TEXT PROVIDED: Begin

2020-07-27 11:08:33

by Moshe Shemesh

[permalink] [raw]
Subject: [PATCH net-next RFC 09/13] devlink: Add enable_remote_dev_reset generic parameter

The enable_remote_dev_reset devlink param flags that the host admin
allows device resets that can be initiated by other hosts. This
parameter is useful for setups where a device is shared by different
hosts, such as multi-host setup. Once the user set this parameter to
false, the driver should NACK any attempt to reset the device while the
driver is loaded.

Signed-off-by: Moshe Shemesh <[email protected]>
---
Documentation/networking/devlink/devlink-params.rst | 6 ++++++
include/net/devlink.h | 4 ++++
net/core/devlink.c | 5 +++++
3 files changed, 15 insertions(+)

TEXT PROVIDED: End
DATA PROVIDED: Begin

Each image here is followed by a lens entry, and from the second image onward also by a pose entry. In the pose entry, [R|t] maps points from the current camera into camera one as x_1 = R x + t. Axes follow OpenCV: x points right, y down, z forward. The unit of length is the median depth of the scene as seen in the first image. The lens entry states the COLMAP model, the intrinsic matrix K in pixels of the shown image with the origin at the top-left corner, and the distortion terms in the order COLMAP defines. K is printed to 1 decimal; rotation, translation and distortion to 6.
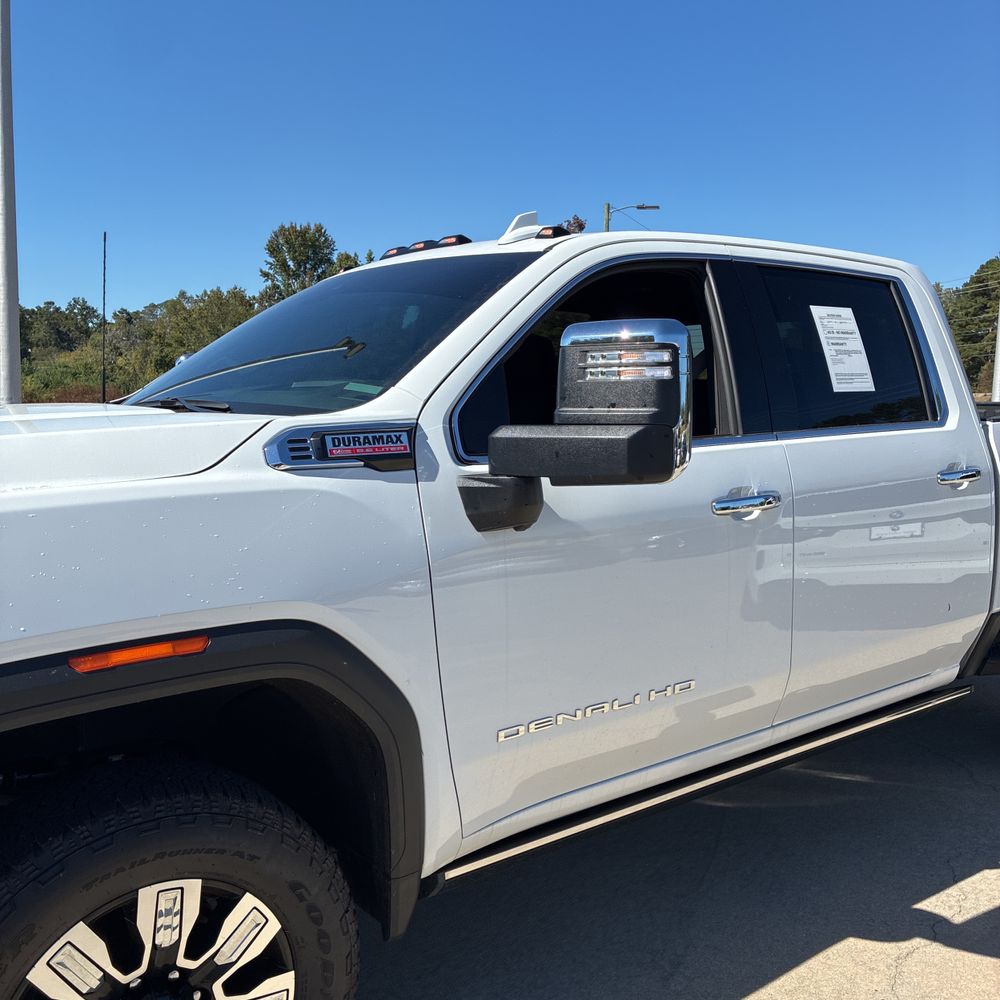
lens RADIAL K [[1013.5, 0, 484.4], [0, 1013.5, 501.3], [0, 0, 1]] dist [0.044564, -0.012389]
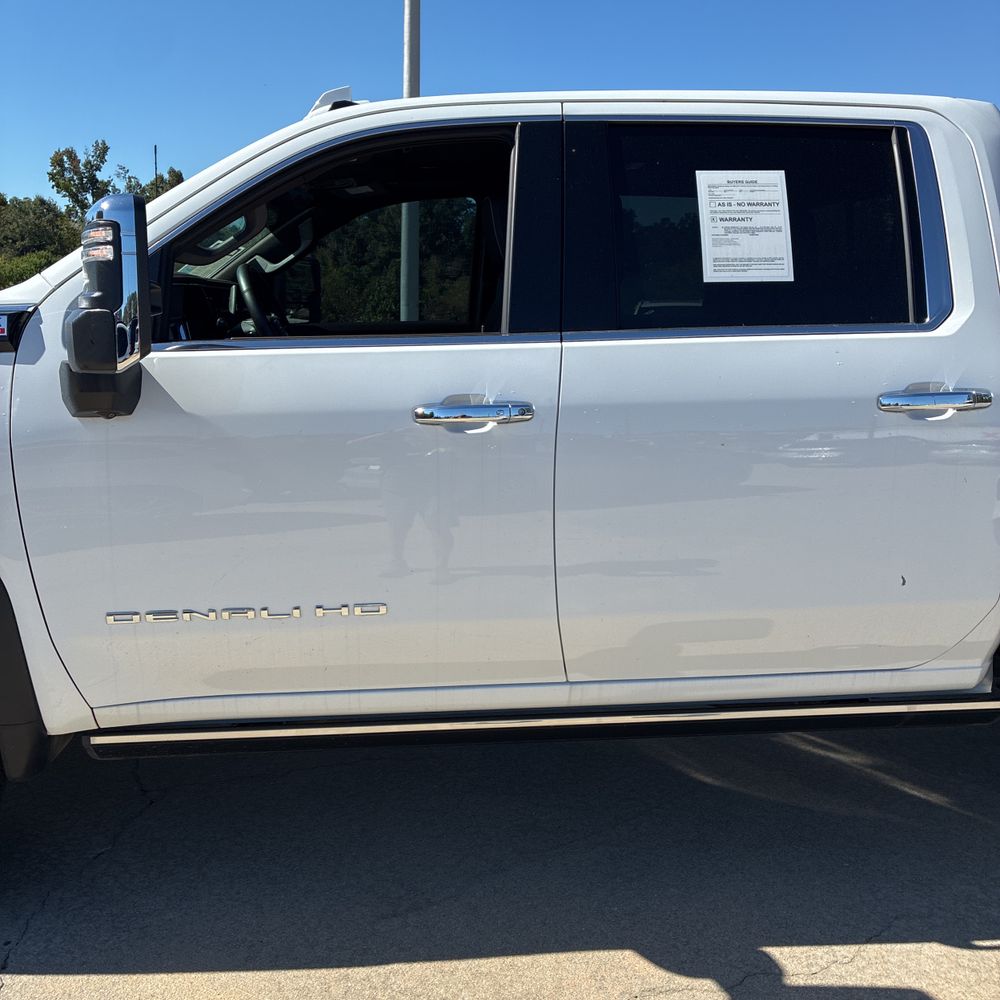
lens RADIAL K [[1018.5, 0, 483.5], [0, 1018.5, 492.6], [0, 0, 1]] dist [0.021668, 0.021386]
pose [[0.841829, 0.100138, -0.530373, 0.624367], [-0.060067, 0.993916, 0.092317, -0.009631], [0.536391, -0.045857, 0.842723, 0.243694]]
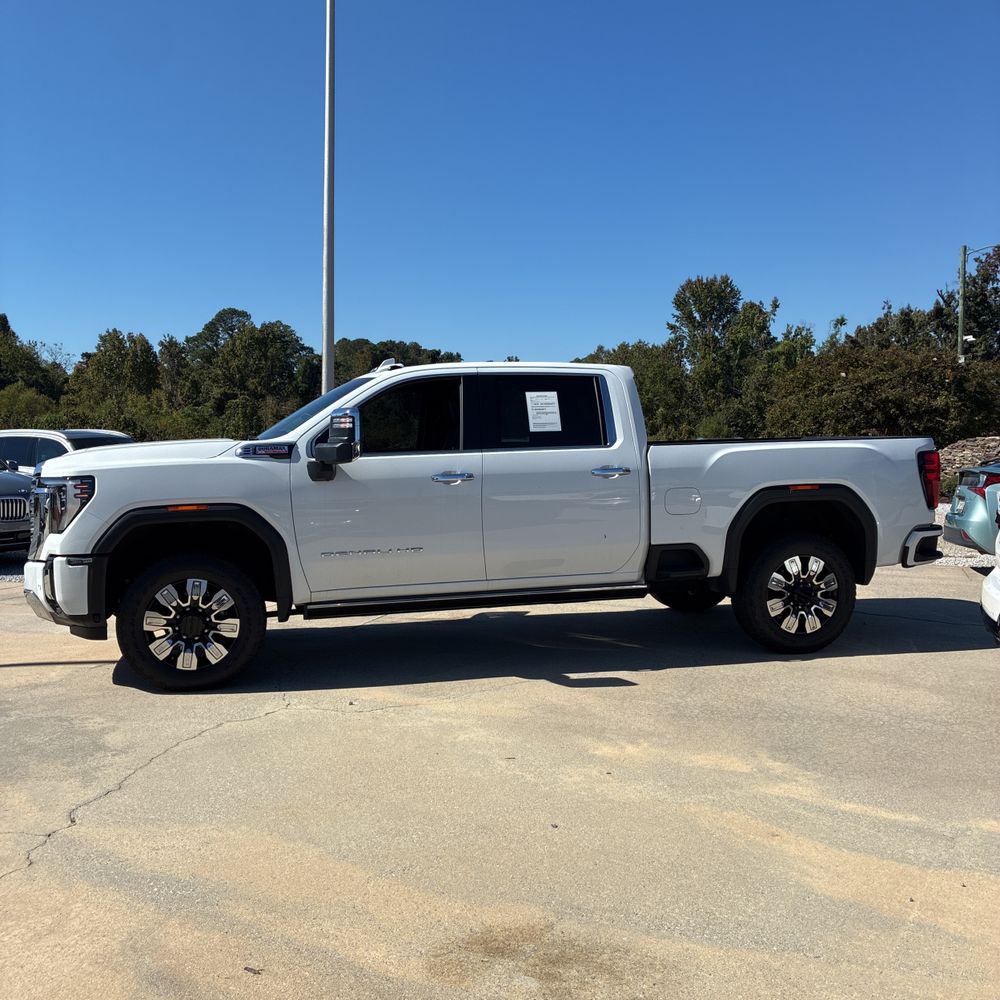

DATA PROVIDED: End

• **TASKS TO CARRY OUT**
1: Answer the following from the devlink patch message, one line each:
(a) What should the driver do once the user sets the parameter to false?
(b) How many files does the patch change, and how many insertions does it make?
(c) Which file receives 6 insertions?
2: Recast the paragraph of the devlink patch message that begins "The enable_remote_dev_reset devlink param flags" as a bulleted list that retains its main facts.

• **ANSWER SET**
1:
(a) It should NACK any attempt to reset the device while the driver is loaded.
(b) It changes 3 files with 15 insertions.
(c) Documentation/networking/devlink/devlink-params.rst

2:
- The enable_remote_dev_reset devlink parameter indicates whether the host admin allows device resets initiated by other hosts.
- It is useful for setups in which different hosts share a device, such as a multi-host setup.
- If the user sets it to false, the driver should NACK any attempt to reset the device while the driver is loaded.